Ibsen also pushed for realism in the sets, costumes, and acting styles of his productions. His sets looked like actual rooms in a house. His actors wore costumes like the clothes the audience was wearing. They also reacted and interacted more naturally, interrupting each other and avoiding lengthy poetic speeches.

A Doll's House, Ghosts, and An Enemy of the People

A Doll's House (1879) was Ibsen's first play to tackle social issues, specifically feminism. He rejected the predictable formula of the well-made play, having his protagonist, Nora, choose to leave her family to find her identity as an independent woman. This choice shocked many in the audience. Irritated by the reaction, Ibsen decided to explore what happened when a woman stayed trapped in a bad marriage. The result was Ghosts (1881). Rather than back away from controversial topics, Ibsen went further, discussing sexually transmitted disease, prostitution, and infidelity. After this move, even more people criticized Ibsen. Newspapers that had praised A Doll's House objected to Ghosts. Ibsen couldn't even find a European theater to produce the play, so its first production was in the United States.

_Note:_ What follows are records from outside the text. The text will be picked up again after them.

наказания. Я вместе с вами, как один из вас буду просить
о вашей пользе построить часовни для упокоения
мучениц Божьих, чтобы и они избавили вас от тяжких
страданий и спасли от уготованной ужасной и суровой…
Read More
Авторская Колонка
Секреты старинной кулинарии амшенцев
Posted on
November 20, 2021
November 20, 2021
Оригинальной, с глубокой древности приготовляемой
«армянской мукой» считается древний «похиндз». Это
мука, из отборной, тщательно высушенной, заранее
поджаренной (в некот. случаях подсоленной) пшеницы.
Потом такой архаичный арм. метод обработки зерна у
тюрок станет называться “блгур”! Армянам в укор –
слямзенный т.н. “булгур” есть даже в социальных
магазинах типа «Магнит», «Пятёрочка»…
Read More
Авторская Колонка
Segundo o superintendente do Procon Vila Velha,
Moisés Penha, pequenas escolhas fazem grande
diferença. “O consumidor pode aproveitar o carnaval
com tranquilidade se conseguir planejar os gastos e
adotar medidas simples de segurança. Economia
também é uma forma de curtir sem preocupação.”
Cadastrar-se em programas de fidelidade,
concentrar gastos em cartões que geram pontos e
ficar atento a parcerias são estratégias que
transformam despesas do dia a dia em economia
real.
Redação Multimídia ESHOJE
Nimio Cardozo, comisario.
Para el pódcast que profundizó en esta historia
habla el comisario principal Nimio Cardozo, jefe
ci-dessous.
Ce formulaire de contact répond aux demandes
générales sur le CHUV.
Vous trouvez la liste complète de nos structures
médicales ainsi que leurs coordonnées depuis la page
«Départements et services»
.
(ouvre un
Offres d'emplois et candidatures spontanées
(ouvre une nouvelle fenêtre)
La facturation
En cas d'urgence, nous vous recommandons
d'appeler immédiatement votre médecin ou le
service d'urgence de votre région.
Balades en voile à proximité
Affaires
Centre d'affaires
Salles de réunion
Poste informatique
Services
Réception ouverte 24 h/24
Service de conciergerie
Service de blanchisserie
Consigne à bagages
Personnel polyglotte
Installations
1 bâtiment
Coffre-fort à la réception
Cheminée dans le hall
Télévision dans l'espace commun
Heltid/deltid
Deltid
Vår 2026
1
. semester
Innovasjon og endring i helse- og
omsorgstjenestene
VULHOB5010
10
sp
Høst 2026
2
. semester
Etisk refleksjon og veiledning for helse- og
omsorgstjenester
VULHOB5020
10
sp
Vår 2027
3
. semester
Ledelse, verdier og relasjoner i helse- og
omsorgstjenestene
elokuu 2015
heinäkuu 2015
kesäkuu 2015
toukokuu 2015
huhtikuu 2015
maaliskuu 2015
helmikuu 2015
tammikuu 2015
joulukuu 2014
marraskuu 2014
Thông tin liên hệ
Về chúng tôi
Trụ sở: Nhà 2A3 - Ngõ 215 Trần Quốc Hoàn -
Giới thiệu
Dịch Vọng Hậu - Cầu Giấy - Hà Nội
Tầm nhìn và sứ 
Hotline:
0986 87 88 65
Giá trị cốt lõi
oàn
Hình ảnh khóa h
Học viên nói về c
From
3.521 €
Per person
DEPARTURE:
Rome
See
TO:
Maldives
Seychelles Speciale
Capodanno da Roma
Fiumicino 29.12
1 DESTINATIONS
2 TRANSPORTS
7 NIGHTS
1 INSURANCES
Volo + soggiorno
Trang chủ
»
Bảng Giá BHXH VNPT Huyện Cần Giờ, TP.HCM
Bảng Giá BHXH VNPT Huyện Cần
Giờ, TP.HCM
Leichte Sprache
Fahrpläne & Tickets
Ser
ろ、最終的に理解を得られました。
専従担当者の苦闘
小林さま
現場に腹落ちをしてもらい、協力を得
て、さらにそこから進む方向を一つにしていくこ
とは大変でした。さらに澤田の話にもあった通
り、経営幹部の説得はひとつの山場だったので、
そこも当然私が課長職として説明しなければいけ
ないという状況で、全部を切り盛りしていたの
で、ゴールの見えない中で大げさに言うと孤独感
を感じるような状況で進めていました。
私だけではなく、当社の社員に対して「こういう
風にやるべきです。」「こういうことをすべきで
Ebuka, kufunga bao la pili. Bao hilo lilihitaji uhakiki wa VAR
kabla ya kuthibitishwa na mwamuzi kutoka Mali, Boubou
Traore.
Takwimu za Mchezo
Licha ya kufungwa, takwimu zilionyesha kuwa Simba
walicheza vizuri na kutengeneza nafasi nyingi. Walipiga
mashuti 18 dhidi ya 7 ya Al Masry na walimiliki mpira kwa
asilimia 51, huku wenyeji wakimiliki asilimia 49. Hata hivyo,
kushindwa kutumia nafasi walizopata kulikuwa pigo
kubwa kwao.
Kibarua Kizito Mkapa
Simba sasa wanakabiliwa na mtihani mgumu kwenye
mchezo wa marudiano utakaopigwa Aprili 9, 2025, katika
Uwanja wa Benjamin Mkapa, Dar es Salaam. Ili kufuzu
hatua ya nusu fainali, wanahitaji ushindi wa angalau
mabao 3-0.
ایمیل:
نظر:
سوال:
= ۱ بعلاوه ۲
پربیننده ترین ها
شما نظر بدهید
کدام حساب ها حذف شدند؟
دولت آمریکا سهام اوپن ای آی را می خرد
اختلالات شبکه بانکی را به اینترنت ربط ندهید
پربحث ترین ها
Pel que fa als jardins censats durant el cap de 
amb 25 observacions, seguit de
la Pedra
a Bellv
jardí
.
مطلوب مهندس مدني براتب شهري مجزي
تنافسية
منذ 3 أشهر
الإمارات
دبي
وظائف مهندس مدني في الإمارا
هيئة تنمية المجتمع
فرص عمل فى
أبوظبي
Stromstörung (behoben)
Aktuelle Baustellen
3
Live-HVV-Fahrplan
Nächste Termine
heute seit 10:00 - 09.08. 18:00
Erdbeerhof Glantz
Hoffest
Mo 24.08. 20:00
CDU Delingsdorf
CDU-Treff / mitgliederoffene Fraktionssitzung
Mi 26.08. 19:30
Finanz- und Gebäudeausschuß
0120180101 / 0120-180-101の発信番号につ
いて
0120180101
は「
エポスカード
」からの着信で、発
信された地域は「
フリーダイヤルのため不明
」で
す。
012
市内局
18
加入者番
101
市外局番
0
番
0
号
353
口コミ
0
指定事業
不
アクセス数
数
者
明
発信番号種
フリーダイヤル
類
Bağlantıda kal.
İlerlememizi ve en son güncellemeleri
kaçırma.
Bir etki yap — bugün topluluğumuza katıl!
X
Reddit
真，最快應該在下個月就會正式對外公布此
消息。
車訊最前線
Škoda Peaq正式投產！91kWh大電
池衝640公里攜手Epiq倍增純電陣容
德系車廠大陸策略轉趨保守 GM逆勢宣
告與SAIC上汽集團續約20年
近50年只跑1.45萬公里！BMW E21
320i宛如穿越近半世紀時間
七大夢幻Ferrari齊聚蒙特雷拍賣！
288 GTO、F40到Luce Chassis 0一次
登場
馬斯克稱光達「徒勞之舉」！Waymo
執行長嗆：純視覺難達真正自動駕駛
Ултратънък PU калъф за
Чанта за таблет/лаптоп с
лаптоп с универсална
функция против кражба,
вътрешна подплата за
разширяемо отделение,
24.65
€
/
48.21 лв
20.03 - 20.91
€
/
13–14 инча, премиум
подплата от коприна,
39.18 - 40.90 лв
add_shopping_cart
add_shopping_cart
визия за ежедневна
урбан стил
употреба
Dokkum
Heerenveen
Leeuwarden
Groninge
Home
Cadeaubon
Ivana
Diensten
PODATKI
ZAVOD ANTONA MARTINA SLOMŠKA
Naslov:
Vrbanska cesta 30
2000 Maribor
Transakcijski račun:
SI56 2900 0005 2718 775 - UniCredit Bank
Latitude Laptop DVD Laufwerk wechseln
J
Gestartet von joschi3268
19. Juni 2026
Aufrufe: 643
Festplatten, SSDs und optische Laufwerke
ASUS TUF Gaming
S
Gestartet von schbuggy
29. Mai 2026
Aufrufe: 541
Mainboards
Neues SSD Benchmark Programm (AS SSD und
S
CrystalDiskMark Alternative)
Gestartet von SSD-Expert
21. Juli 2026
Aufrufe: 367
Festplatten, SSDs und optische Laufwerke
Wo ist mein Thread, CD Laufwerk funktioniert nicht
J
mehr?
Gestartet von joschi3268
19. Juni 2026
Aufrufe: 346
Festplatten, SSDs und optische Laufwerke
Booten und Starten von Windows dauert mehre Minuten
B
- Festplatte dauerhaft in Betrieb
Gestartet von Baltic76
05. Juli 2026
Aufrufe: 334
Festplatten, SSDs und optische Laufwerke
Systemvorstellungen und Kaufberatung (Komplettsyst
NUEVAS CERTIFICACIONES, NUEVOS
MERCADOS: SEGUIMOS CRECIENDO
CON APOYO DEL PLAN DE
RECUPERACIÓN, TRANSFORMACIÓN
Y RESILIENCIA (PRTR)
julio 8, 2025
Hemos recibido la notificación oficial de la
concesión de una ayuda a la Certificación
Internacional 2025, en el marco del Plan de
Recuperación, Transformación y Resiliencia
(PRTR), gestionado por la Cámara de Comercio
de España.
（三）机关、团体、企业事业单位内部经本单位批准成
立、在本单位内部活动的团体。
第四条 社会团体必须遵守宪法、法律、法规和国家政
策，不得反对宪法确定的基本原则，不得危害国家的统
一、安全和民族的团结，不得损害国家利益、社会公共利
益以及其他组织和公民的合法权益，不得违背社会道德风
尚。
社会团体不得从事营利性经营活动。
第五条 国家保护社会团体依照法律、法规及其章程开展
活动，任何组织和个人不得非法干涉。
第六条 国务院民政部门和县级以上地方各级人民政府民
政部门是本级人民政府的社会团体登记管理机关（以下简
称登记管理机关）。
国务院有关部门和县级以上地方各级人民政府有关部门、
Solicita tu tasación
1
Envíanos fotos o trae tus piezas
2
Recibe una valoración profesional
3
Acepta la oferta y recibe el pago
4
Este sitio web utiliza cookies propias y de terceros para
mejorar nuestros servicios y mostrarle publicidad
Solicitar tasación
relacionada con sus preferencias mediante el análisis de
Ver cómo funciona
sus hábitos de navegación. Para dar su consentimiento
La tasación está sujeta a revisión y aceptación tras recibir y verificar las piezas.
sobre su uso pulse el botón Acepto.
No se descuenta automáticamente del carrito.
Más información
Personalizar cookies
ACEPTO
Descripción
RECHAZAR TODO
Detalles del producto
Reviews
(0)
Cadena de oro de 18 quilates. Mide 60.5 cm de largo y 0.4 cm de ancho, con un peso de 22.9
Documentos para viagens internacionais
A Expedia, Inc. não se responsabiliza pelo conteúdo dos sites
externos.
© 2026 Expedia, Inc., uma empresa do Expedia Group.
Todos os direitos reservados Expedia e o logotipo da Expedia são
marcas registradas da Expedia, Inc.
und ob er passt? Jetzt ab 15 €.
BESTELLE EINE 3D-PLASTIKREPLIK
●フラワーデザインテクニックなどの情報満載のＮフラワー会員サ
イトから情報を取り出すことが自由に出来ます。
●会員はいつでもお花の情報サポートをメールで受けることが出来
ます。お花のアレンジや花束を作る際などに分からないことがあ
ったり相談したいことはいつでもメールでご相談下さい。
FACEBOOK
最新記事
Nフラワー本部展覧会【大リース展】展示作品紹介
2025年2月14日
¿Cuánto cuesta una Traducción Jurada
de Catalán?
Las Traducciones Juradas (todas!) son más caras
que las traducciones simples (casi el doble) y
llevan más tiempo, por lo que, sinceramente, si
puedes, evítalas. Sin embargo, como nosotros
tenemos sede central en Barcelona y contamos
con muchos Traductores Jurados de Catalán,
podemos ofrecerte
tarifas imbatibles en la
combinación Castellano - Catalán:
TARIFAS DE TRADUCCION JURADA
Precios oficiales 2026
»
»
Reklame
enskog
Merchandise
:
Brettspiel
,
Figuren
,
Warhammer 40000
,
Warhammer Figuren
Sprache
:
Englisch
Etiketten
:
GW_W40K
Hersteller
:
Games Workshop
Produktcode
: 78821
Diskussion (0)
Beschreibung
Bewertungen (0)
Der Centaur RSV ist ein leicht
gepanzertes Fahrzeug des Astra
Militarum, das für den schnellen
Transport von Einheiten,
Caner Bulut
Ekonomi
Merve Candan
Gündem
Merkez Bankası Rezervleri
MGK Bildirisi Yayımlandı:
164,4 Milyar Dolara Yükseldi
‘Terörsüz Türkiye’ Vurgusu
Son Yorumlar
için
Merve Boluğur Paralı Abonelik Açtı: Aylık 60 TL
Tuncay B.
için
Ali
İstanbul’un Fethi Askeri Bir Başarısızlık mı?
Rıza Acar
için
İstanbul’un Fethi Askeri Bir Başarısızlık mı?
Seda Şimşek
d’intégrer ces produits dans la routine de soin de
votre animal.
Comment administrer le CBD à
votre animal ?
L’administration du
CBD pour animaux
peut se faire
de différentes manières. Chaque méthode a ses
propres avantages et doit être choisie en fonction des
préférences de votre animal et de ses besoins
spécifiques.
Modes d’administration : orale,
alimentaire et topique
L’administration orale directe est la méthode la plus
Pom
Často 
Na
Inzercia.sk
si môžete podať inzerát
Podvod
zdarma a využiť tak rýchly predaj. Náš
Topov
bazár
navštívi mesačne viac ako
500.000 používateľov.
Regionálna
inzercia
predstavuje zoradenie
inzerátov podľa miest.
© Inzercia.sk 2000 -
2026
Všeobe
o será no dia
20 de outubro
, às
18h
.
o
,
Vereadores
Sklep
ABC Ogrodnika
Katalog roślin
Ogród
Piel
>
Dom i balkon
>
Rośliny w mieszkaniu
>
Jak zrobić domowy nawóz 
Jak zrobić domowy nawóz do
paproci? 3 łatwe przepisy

An Enemy of the People was produced only a year after Ghosts, in 1882. Ibsen had earlier referenced the idea that would become Enemy, but he had put it aside to write Ghosts. Dr. Stockmann's experience clearly parallels Ibsen's, and Stockmann expresses some of Ibsen's anger at the reception of his two previous works. In An Enemy of the People Dr. Stockmann discovers the town Baths are polluted and need to be fixed. When it becomes obvious the fixes will cost a lot of money, people who initially supported the doctor turn against him—including the editor of the local newspaper. Unexpectedly, An Enemy of the People was well received, and many theaters wanted to produce it.

Ibsen's plays surprised audiences with realism and shocked them with content. By breaking new ground, Ibsen created a style of drama that influenced theater in the 20th and 21st centuries.

Scientific Understanding in the 19th Century

In An Enemy of the People many characters refuse to believe—or are incapable of understanding—bacteria could be polluting the water. Morten Kiil believes the idea of "animals" in the water that can't be seen is ridiculous. To a modern audience, polluted water is utterly believable, but Ibsen accurately reflects his era's lack of common scientific knowledge.

As late as the mid-19th century, bacteria were a topic of discussion primarily among scientists. French scientist Louis Pasteur worked with processes such as fermentation and explored whether or not bacteria could spontaneously generate (they can't). Considering these questions were still being debated among scientists, it is entirely plausible townspeople with limited education in a small community might be puzzled by Dr. Stockmann's assertions about the cleanliness of the water. Ibsen had studied to be a doctor, and he lived in many cosmopolitan places. He is known to have been friends with scientists while living in Rome. He may have been familiar with Pasteur's work and other scientists' work with microscopic research and decided to include such information in his play.